My Answer: a=2(1/3)^3-1 r=2

( i will just include the first and last of the series.)

2(1/3)^3-1+......+.....+......+.....+......+.....+2(1/3)^10-1

Sum9=2(1/3)^2(1-(1/3)^9)/ (1-1/3)
Sum9=.3333

 

[pka]

Why do you post the odd unreadable way that you do?
Are you really serious about mathematics?
If you are the you would learn to use TeX.
At the top of the this page, 'FORUM HELP' can show you how?

 

[Louise Johnson]

Thank you PKA. I knew there had to be a better way! You are the first person to help clue me in.
Thank you again
Sincerly Louise
Ps yes I am serious about mathmatics...
Pss Looks like you could use some work on your grammar?

 

[pka]

Will wonders never cease?

 

[soroban]

Hello, Louise!

There's no need to shout . . .

1) Write the sum in expanded form and evaluate the sum to four decimal places.

. . \(\displaystyle \L \sum_{k=3}^{11} 2\left(\frac{1}{3}\right)^{k-1}\)

Expanded form: \(\displaystyle \L\:S\;=\;2\left(\frac{1}{3}\right)^2\,+\,2\left(\frac{1}{3}\right)^3\,+\,2\left(\frac{1}{3}\right)^4\,+\,\cdots\,+\,2\left(\frac{1}{3}\right)^{10}\)


We have: \(\displaystyle \L\:S \;=\;2\left(\frac{1}{3}\right)^2\,\underbrace{\left[1\,+\,\frac{1}{3}\,+\,\left(\frac{1}{3}\right)^2 \,+\,\left(\frac{1}{3}\right)^3\,+\,\cdots\,\left(\frac{1}{3}\right)^8\right]}_{\text{geometric series}}\)
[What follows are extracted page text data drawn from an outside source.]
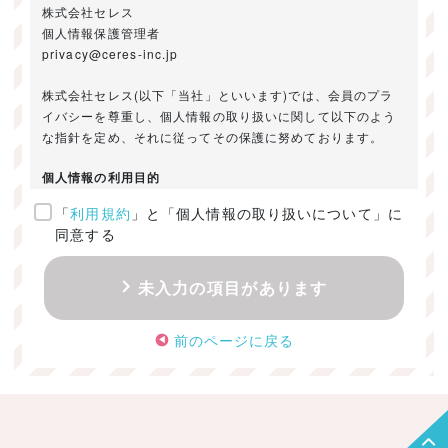
株式会社セレス
個人情報保護管理者
privacy@ceres-inc.jp
株式会社セレス(以下「当社」といいます)では、会員のプラ
イバシーを尊重し、個人情報の取り扱いに関して以下のよう
な指針を定め、それに従ってその保護に努めております。
個人情報の利用目的
「
利用規約
」と「個人情報の取り扱いについて」に
ご提供いただきました個人情報は、以下のためにのみ利用い
同意する
たします。
・お問い合わせに対する回答及び資料送付のご連絡
未入力の項目があります
・当社のお客様向けサービスの提供
・本人確認
前のページに戻る
・サービスの開発・改善のための分析
・サービスに関する広告の効果測定
個人情報の取得・利用・提供・委託
（1）個人情報の取得に際しては、利用目的、取扱い範囲を明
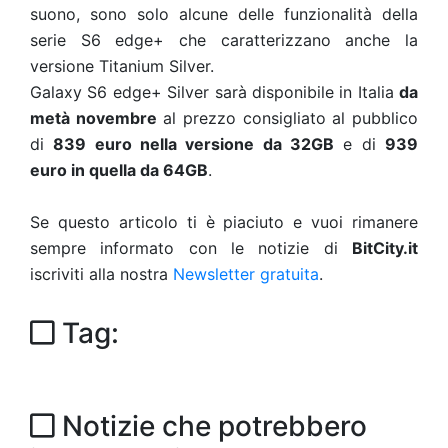
suono, sono solo alcune delle funzionalità della
serie S6 edge+ che caratterizzano anche la
versione Titanium Silver.
Galaxy S6 edge+ Silver sarà disponibile in Italia
da
metà novembre
al prezzo consigliato al pubblico
di
839 euro nella versione da 32GB
e di
939
euro in quella da 64GB
.
Se questo articolo ti è piaciuto e vuoi rimanere
sempre informato con le notizie di
BitCity.it
iscriviti alla nostra
Newsletter gratuita
.
Tag:
Notizie che potrebbero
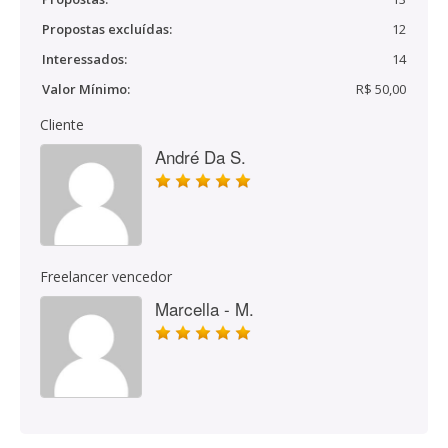
Propostas excluídas:
12
Interessados:
14
Valor Mínimo:
R$ 50,00
Cliente
André Da S.
Freelancer vencedor
Marcella - M.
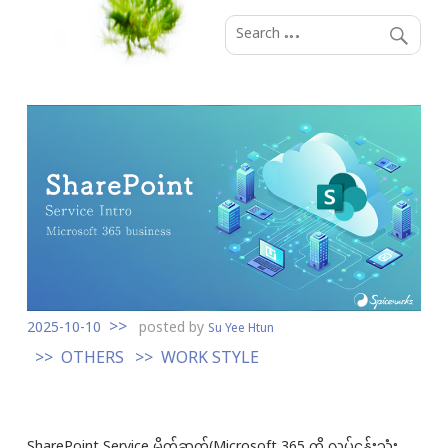
S
k
i
p
t
o
c
o
n
t
e
n
t
2025-10-10
posted by
Su Yee Htun
OTHERS
WORK STYLE
SharePoint Service မိတ်ဆက်(Microsoft 365 ကို လုပ်ငန်းသုံး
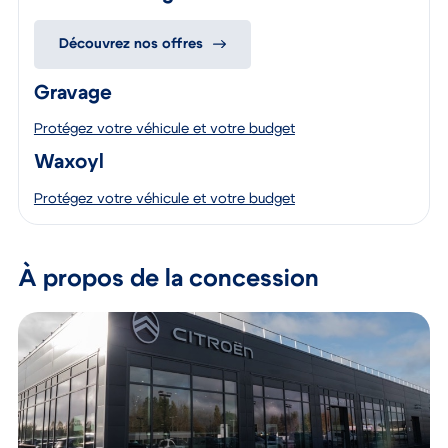
Découvrez nos offres
Gravage
Protégez votre véhicule et votre budget
Waxoyl
Protégez votre véhicule et votre budget
À propos de la concession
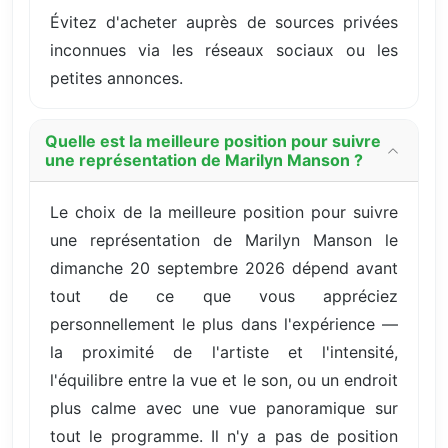
Évitez d'acheter auprès de sources privées
inconnues via les réseaux sociaux ou les
petites annonces.
Quelle est la meilleure position pour suivre
une représentation de Marilyn Manson ?
Le choix de la meilleure position pour suivre
une représentation de Marilyn Manson le
dimanche 20 septembre 2026 dépend avant
tout de ce que vous appréciez
personnellement le plus dans l'expérience —
la proximité de l'artiste et l'intensité,
l'équilibre entre la vue et le son, ou un endroit
plus calme avec une vue panoramique sur
tout le programme. Il n'y a pas de position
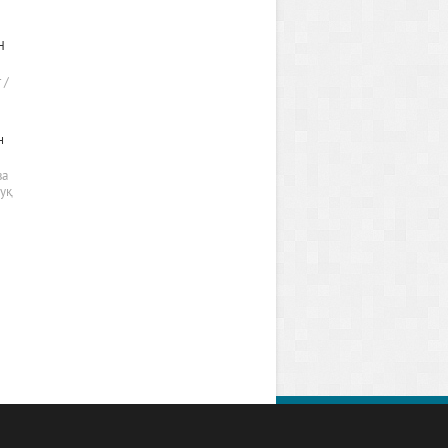
Н
 /
н
ва
қуқ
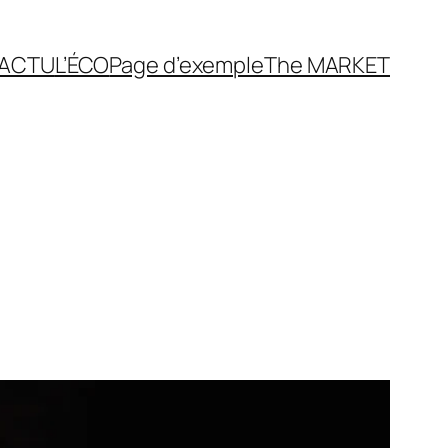
’ACTU
L’ÉCO
Page d’exemple
The MARKET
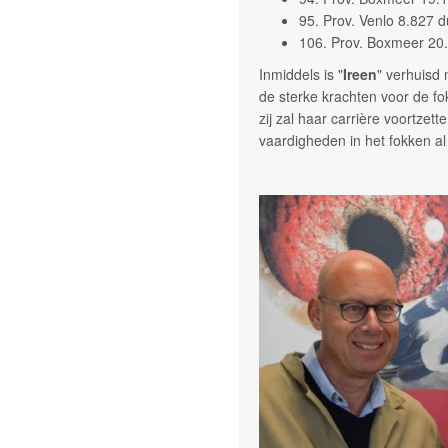
95. Prov. Venlo 8.827 d
106. Prov. Boxmeer 20
Inmiddels is "
Ireen
" verhuisd 
de sterke krachten voor de fo
zij zal haar carrière voortz
vaardigheden in het fokken al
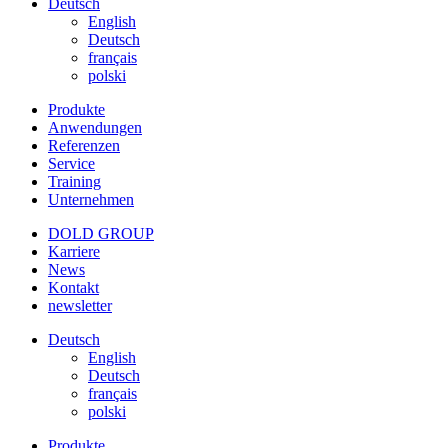
Deutsch
English
Deutsch
français
polski
Produkte
Anwendungen
Referenzen
Service
Training
Unternehmen
DOLD GROUP
Karriere
News
Kontakt
newsletter
Deutsch
English
Deutsch
français
polski
Produkte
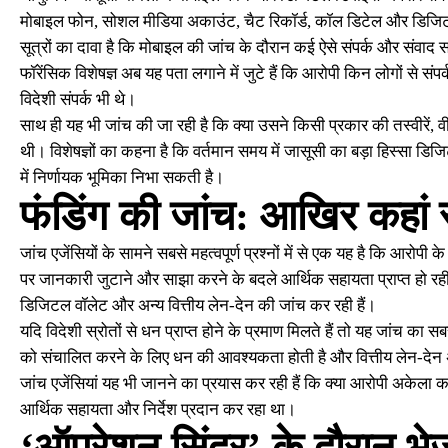
मोबाइल फोन, सोशल मीडिया अकाउंट, चैट रिकॉर्ड, कॉल डिटेल और डिजिट
सूत्रों का दावा है कि मोबाइल की जांच के दौरान कई ऐसे संपर्क और संवाद सा
फॉरेंसिक विशेषज्ञ अब यह पता लगाने में जुटे हैं कि आरोपी किन लोगों से 
विदेशी संपर्क भी थे।
साथ ही यह भी जांच की जा रही है कि क्या उसने किसी प्रकार की तस्वीरें
थी। विशेषज्ञों का कहना है कि वर्तमान समय में जासूसी का बड़ा हिस्सा ड
में निर्णायक भूमिका निभा सकती है।
फंडिंग की जांच: आखिर कहां 
जांच एजेंसियों के सामने सबसे महत्वपूर्ण प्रश्नों में से एक यह है कि आर
पर जानकारी जुटाने और साझा करने के बदले आर्थिक सहायता प्राप्त हो रही
डिजिटल वॉलेट और अन्य वित्तीय लेन-देन की जांच कर रही हैं।
यदि विदेशी स्रोतों से धन प्राप्त होने के प्रमाण मिलते हैं तो यह जांच का 
को संचालित करने के लिए धन की आवश्यकता होती है और वित्तीय लेन-देन अक्
जांच एजेंसियां यह भी जानने का प्रयास कर रही हैं कि क्या आरोपी अकेला
आर्थिक सहायता और निर्देश प्रदान कर रहा था।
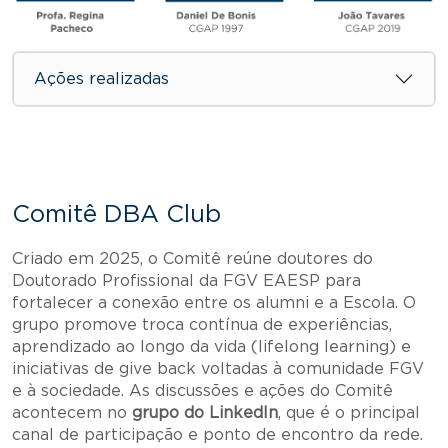
Ações realizadas
Comitê DBA Club
Criado em 2025, o Comitê reúne doutores do
Doutorado Profissional da FGV EAESP para
fortalecer a conexão entre os alumni e a Escola. O
grupo promove troca contínua de experiências,
aprendizado ao longo da vida (lifelong learning) e
iniciativas de give back voltadas à comunidade FGV
e à sociedade. As discussões e ações do Comitê
acontecem no
grupo do LinkedIn
, que é o principal
canal de participação e ponto de encontro da rede.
The series has first term \(\displaystyle a\,=\,1\), common ratio \(\displaystyle r\,=\,\frac{1}{3}\), and \(\displaystyle 9\) terms.

. . Its sum is: \(\displaystyle \L\:1\cdot\frac{1\,-\,(\frac{1}{3})^9}{1\,-\,\frac{1}{3}} \;=\;\frac{\frac{19682}{19683}}{\frac{2}{3}} \;=\;\frac{9841}{6561}\)


Therefore: \(\displaystyle \L\:S\;=\;2\cdot\frac{1}{9}\cdot\frac{9841}{6561} \:=\:\frac{19,682}{59,049} \:\approx\:0.3333\)

 

[Louise Johnson]

Thank you Soroban, That is great to know I have something correct for a change. I have to say you make it look much much better and I am looking forward to the day when I can post it exactly like that !. I am on my way to learning the tex code but its an even slower process than the math!!
Thank you again
Louise